Lei ed Edmund si sistemarono ai due lati di Gordon e lo tirarono su lentamente, cercando di fargli meno male possibile. 

Lui respirò affannosamente per una dozzina di volte e strizzò gli occhi, ma non si lamentò. Kimberly gemette quando Gordon abbandonò la mano contro la sua schiena. 

«Hai delle ustioni sulla schiena.» la avvisò lui. «Dovrei controllarle.» 

«Penso che sia il caso che qualcuno controlli te, prima.» ribatté Kimberly. 

«Siamo quasi all'uscita.» disse Edmund. «Come faremo una volta arrivati alle scale?»

«Correte fuori!» urlò qualcuno. «Sbrigatevi!» 

Kimberly non riuscì a credere che fosse proprio il signor D, che stava combattendo contro qualcuno che lei non riusciva a vedere.

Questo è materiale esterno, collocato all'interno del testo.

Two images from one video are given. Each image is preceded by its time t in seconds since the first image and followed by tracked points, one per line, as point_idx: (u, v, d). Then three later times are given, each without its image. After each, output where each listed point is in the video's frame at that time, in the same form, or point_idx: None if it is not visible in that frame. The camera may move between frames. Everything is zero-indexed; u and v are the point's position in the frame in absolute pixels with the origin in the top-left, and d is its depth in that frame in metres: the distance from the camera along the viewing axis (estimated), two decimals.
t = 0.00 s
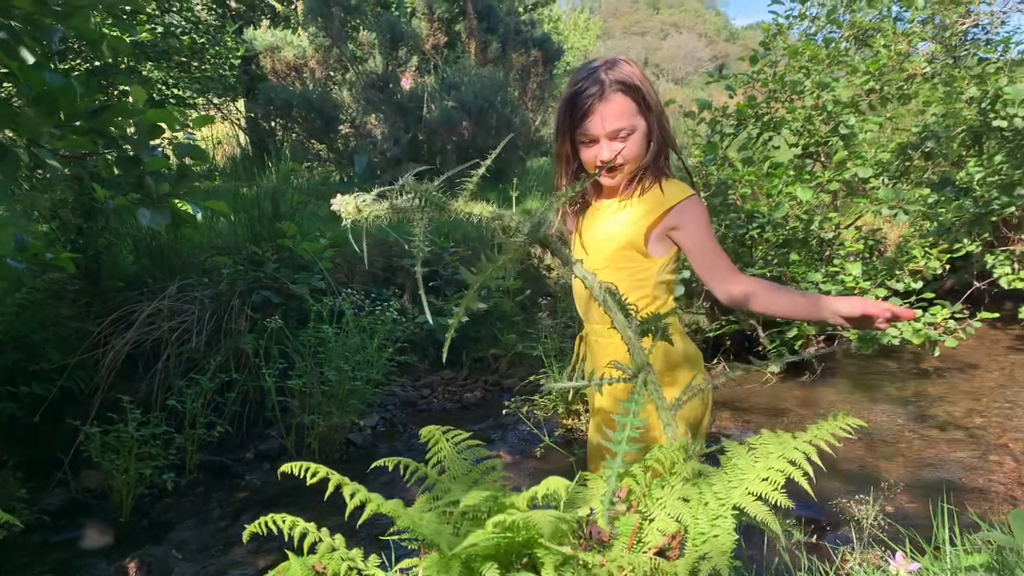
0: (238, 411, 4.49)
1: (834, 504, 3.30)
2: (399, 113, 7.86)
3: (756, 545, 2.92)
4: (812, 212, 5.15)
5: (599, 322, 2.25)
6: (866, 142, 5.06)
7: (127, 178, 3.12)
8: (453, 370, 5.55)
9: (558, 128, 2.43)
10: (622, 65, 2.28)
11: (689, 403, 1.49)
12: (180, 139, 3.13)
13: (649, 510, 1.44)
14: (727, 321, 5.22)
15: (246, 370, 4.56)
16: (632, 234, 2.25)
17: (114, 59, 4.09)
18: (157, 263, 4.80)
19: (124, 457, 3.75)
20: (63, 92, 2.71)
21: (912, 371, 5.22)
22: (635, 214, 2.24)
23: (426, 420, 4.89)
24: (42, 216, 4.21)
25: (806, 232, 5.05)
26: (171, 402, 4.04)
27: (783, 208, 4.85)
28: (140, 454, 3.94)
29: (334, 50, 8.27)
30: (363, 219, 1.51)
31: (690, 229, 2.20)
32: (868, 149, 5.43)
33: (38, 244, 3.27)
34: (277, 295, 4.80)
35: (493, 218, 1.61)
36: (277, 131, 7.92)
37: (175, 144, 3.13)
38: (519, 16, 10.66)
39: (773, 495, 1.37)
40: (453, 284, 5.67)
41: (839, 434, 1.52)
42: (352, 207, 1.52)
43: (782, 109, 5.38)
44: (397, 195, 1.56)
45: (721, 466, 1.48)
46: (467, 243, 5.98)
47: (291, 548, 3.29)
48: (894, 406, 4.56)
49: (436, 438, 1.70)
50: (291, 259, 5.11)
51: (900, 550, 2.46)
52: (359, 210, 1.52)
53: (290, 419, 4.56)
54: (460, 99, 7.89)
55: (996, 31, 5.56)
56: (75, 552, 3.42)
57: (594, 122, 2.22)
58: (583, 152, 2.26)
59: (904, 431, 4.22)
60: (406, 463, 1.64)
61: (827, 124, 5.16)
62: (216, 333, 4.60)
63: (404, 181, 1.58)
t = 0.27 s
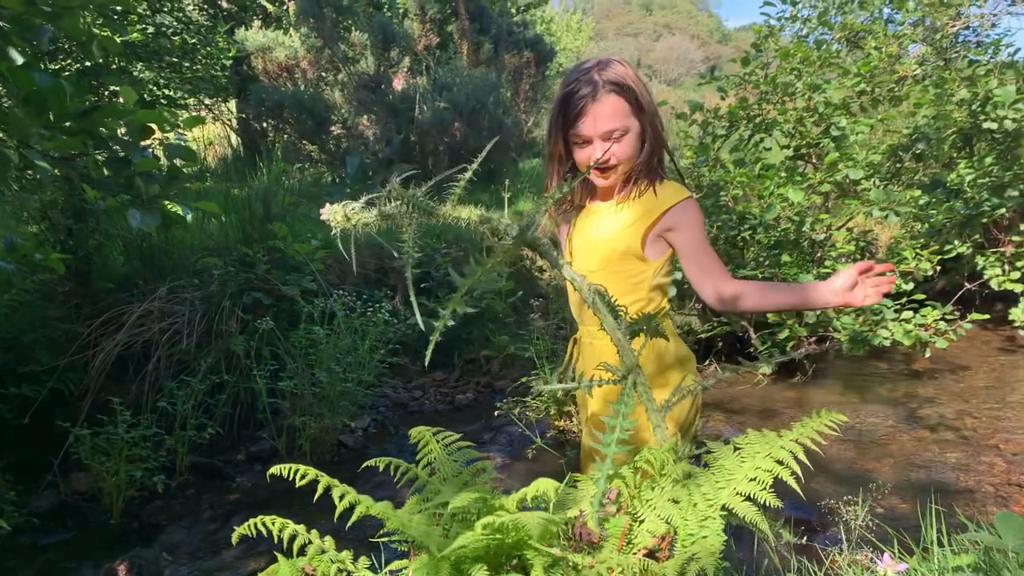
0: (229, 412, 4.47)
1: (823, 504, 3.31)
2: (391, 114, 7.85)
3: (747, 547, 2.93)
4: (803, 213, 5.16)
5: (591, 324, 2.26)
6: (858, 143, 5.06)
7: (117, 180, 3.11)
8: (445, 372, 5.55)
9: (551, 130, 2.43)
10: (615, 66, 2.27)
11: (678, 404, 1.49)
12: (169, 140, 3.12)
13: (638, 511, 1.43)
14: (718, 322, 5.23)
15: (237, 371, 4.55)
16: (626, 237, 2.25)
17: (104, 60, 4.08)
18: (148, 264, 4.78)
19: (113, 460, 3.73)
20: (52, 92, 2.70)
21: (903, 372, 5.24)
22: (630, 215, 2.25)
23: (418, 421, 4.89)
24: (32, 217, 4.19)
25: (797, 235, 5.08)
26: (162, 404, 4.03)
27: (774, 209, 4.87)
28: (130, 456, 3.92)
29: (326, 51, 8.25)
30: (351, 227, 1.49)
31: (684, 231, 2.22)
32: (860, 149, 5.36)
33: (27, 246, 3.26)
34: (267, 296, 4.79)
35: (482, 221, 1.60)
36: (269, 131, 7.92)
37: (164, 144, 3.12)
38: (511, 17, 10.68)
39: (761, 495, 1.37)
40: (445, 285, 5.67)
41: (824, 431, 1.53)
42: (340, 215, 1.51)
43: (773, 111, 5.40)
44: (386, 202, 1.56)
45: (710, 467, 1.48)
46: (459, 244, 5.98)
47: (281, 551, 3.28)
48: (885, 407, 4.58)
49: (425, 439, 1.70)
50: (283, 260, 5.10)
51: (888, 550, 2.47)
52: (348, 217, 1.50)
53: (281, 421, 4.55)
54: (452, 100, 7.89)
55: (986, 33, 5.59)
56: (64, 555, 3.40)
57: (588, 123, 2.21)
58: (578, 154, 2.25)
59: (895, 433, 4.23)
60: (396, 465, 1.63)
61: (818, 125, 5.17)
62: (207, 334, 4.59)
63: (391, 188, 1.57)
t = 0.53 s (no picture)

Sembrava stesse facendo un grande sforzo. «Voi tre! Kimberly, Edmund e Gordon! Andate fuori! Tu, Alabaster, vai con loro!» 

Solo in un secondo momento Kimberly si rese conto che Alabaster era accanto a lui e che, come le sue, teneva le mani protese in avanti. 

«Andate!» gridò di nuovo Dioniso. La sua figura stava iniziando a perdere forma, diventando qualcosa di luminoso ed astratto. Poco prima che esplodesse tutto attorno a loro Kimberly, Gordon, Edmund ed Alabaster si ritrovarono fuori dalla casa, al sicuro. Al sicuro grazie al signor D, che non aveva pensato solo a sé stesso per una volta. E che si era ricordato i loro nomi.